**BRIEF:** The entries below must be repeated exactly. None may be skipped.

-- RECORDS follows --

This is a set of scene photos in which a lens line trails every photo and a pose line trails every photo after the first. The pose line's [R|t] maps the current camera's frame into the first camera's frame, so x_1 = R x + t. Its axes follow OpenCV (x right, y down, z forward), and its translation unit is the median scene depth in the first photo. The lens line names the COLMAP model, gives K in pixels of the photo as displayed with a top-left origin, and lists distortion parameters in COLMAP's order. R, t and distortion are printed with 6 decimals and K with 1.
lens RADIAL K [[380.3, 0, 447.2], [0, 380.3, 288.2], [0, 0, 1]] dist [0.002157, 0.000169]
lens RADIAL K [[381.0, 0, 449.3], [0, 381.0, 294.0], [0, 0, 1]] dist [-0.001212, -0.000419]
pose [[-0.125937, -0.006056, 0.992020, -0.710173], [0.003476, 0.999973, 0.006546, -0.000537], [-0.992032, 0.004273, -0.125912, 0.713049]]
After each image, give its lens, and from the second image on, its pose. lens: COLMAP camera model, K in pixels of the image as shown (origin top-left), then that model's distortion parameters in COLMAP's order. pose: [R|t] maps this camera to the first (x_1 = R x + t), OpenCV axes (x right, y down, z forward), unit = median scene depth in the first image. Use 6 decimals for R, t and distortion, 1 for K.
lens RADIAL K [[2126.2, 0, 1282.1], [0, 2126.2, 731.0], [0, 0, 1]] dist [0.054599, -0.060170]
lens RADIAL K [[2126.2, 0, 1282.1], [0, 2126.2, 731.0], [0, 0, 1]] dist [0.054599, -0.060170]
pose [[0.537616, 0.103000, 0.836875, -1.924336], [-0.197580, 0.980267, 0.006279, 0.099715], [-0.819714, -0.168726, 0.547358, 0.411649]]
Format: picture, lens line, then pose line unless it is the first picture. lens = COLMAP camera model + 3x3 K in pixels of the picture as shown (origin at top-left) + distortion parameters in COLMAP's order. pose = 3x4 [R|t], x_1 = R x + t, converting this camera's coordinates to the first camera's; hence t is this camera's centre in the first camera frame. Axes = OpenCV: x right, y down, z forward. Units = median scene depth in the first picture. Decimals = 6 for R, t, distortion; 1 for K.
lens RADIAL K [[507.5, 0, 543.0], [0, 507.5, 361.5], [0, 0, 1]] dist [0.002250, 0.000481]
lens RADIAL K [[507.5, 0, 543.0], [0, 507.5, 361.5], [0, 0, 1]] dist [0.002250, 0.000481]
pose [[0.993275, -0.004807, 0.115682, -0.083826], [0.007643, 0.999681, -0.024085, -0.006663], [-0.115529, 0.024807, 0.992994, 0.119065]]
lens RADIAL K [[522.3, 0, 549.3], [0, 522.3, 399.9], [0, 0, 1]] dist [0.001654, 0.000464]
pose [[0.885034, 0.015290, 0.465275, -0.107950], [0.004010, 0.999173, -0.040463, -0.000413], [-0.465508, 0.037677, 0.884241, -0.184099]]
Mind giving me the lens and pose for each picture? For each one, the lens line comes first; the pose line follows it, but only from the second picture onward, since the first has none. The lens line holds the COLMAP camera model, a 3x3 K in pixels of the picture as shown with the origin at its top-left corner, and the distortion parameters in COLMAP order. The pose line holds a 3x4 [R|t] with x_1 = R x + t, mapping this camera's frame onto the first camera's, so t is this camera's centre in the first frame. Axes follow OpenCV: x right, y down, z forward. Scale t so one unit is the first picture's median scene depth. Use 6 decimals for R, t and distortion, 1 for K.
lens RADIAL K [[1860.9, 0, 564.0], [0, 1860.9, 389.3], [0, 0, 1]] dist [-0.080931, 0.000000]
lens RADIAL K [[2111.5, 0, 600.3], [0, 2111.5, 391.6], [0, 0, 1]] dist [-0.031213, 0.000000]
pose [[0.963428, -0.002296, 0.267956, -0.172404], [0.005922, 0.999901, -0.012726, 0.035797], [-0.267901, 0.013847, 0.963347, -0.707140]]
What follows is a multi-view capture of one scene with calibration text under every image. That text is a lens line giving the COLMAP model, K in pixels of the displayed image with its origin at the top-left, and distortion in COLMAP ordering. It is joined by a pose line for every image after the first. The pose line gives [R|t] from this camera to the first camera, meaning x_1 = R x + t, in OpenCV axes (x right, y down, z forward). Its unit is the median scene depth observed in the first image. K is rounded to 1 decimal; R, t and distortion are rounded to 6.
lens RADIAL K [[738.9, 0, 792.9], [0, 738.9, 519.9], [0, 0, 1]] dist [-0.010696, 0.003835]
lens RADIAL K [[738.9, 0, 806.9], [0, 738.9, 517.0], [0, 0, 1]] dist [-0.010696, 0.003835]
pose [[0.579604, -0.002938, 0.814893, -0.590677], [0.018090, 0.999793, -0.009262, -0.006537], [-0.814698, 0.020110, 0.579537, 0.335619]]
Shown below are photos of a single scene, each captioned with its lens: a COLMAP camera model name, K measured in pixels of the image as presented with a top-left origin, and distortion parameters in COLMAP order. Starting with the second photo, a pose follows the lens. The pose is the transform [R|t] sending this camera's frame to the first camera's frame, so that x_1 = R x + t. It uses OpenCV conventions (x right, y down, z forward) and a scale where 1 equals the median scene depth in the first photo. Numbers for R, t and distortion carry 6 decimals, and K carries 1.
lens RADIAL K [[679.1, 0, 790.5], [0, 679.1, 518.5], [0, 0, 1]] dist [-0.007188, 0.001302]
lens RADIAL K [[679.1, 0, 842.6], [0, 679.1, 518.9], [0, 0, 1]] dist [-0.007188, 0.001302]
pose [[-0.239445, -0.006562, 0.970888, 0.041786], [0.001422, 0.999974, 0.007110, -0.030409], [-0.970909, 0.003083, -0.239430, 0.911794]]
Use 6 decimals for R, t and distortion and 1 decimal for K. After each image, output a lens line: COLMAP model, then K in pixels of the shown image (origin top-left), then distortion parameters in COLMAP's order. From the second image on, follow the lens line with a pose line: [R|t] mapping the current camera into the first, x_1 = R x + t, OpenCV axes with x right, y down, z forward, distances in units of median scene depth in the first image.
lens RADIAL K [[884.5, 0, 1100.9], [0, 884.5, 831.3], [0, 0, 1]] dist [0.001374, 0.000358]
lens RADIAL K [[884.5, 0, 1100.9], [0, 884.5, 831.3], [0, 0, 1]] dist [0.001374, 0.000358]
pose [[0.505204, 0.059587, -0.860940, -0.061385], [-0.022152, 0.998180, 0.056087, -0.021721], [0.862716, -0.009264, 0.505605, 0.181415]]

-- RECORDS concluded --

**ANSWER AREA:**
This is a set of scene photos in which a lens line trails every photo and a pose line trails every photo after the first. The pose line's [R|t] maps the current camera's frame into the first camera's frame, so x_1 = R x + t. Its axes follow OpenCV (x right, y down, z forward), and its translation unit is the median scene depth in the first photo. The lens line names the COLMAP model, gives K in pixels of the photo as displayed with a top-left origin, and lists distortion parameters in COLMAP's order. R, t and distortion are printed with 6 decimals and K with 1.
lens RADIAL K [[380.3, 0, 447.2], [0, 380.3, 288.2], [0, 0, 1]] dist [0.002157, 0.000169]
lens RADIAL K [[381.0, 0, 449.3], [0, 381.0, 294.0], [0, 0, 1]] dist [-0.001212, -0.000419]
pose [[-0.125937, -0.006056, 0.992020, -0.710173], [0.003476, 0.999973, 0.006546, -0.000537], [-0.992032, 0.004273, -0.125912, 0.713049]]
After each image, give its lens, and from the second image on, its pose. lens: COLMAP camera model, K in pixels of the image as shown (origin top-left), then that model's distortion parameters in COLMAP's order. pose: [R|t] maps this camera to the first (x_1 = R x + t), OpenCV axes (x right, y down, z forward), unit = median scene depth in the first image. Use 6 decimals for R, t and distortion, 1 for K.
lens RADIAL K [[2126.2, 0, 1282.1], [0, 2126.2, 731.0], [0, 0, 1]] dist [0.054599, -0.060170]
lens RADIAL K [[2126.2, 0, 1282.1], [0, 2126.2, 731.0], [0, 0, 1]] dist [0.054599, -0.060170]
pose [[0.537616, 0.103000, 0.836875, -1.924336], [-0.197580, 0.980267, 0.006279, 0.099715], [-0.819714, -0.168726, 0.547358, 0.411649]]
Format: picture, lens line, then pose line unless it is the first picture. lens = COLMAP camera model + 3x3 K in pixels of the picture as shown (origin at top-left) + distortion parameters in COLMAP's order. pose = 3x4 [R|t], x_1 = R x + t, converting this camera's coordinates to the first camera's; hence t is this camera's centre in the first camera frame. Axes = OpenCV: x right, y down, z forward. Units = median scene depth in the first picture. Decimals = 6 for R, t, distortion; 1 for K.
lens RADIAL K [[507.5, 0, 543.0], [0, 507.5, 361.5], [0, 0, 1]] dist [0.002250, 0.000481]
lens RADIAL K [[507.5, 0, 543.0], [0, 507.5, 361.5], [0, 0, 1]] dist [0.002250, 0.000481]
pose [[0.993275, -0.004807, 0.115682, -0.083826], [0.007643, 0.999681, -0.024085, -0.006663], [-0.115529, 0.024807, 0.992994, 0.119065]]
lens RADIAL K [[522.3, 0, 549.3], [0, 522.3, 399.9], [0, 0, 1]] dist [0.001654, 0.000464]
pose [[0.885034, 0.015290, 0.465275, -0.107950], [0.004010, 0.999173, -0.040463, -0.000413], [-0.465508, 0.037677, 0.884241, -0.184099]]
Mind giving me the lens and pose for each picture? For each one, the lens line comes first; the pose line follows it, but only from the second picture onward, since the first has none. The lens line holds the COLMAP camera model, a 3x3 K in pixels of the picture as shown with the origin at its top-left corner, and the distortion parameters in COLMAP order. The pose line holds a 3x4 [R|t] with x_1 = R x + t, mapping this camera's frame onto the first camera's, so t is this camera's centre in the first frame. Axes follow OpenCV: x right, y down, z forward. Scale t so one unit is the first picture's median scene depth. Use 6 decimals for R, t and distortion, 1 for K.
lens RADIAL K [[1860.9, 0, 564.0], [0, 1860.9, 389.3], [0, 0, 1]] dist [-0.080931, 0.000000]
lens RADIAL K [[2111.5, 0, 600.3], [0, 2111.5, 391.6], [0, 0, 1]] dist [-0.031213, 0.000000]
pose [[0.963428, -0.002296, 0.267956, -0.172404], [0.005922, 0.999901, -0.012726, 0.035797], [-0.267901, 0.013847, 0.963347, -0.707140]]
What follows is a multi-view capture of one scene with calibration text under every image. That text is a lens line giving the COLMAP model, K in pixels of the displayed image with its origin at the top-left, and distortion in COLMAP ordering. It is joined by a pose line for every image after the first. The pose line gives [R|t] from this camera to the first camera, meaning x_1 = R x + t, in OpenCV axes (x right, y down, z forward). Its unit is the median scene depth observed in the first image. K is rounded to 1 decimal; R, t and distortion are rounded to 6.
lens RADIAL K [[738.9, 0, 792.9], [0, 738.9, 519.9], [0, 0, 1]] dist [-0.010696, 0.003835]
lens RADIAL K [[738.9, 0, 806.9], [0, 738.9, 517.0], [0, 0, 1]] dist [-0.010696, 0.003835]
pose [[0.579604, -0.002938, 0.814893, -0.590677], [0.018090, 0.999793, -0.009262, -0.006537], [-0.814698, 0.020110, 0.579537, 0.335619]]
Shown below are photos of a single scene, each captioned with its lens: a COLMAP camera model name, K measured in pixels of the image as presented with a top-left origin, and distortion parameters in COLMAP order. Starting with the second photo, a pose follows the lens. The pose is the transform [R|t] sending this camera's frame to the first camera's frame, so that x_1 = R x + t. It uses OpenCV conventions (x right, y down, z forward) and a scale where 1 equals the median scene depth in the first photo. Numbers for R, t and distortion carry 6 decimals, and K carries 1.
lens RADIAL K [[679.1, 0, 790.5], [0, 679.1, 518.5], [0, 0, 1]] dist [-0.007188, 0.001302]
lens RADIAL K [[679.1, 0, 842.6], [0, 679.1, 518.9], [0, 0, 1]] dist [-0.007188, 0.001302]
pose [[-0.239445, -0.006562, 0.970888, 0.041786], [0.001422, 0.999974, 0.007110, -0.030409], [-0.970909, 0.003083, -0.239430, 0.911794]]
Use 6 decimals for R, t and distortion and 1 decimal for K. After each image, output a lens line: COLMAP model, then K in pixels of the shown image (origin top-left), then distortion parameters in COLMAP's order. From the second image on, follow the lens line with a pose line: [R|t] mapping the current camera into the first, x_1 = R x + t, OpenCV axes with x right, y down, z forward, distances in units of median scene depth in the first image.
lens RADIAL K [[884.5, 0, 1100.9], [0, 884.5, 831.3], [0, 0, 1]] dist [0.001374, 0.000358]
lens RADIAL K [[884.5, 0, 1100.9], [0, 884.5, 831.3], [0, 0, 1]] dist [0.001374, 0.000358]
pose [[0.505204, 0.059587, -0.860940, -0.061385], [-0.022152, 0.998180, 0.056087, -0.021721], [0.862716, -0.009264, 0.505605, 0.181415]]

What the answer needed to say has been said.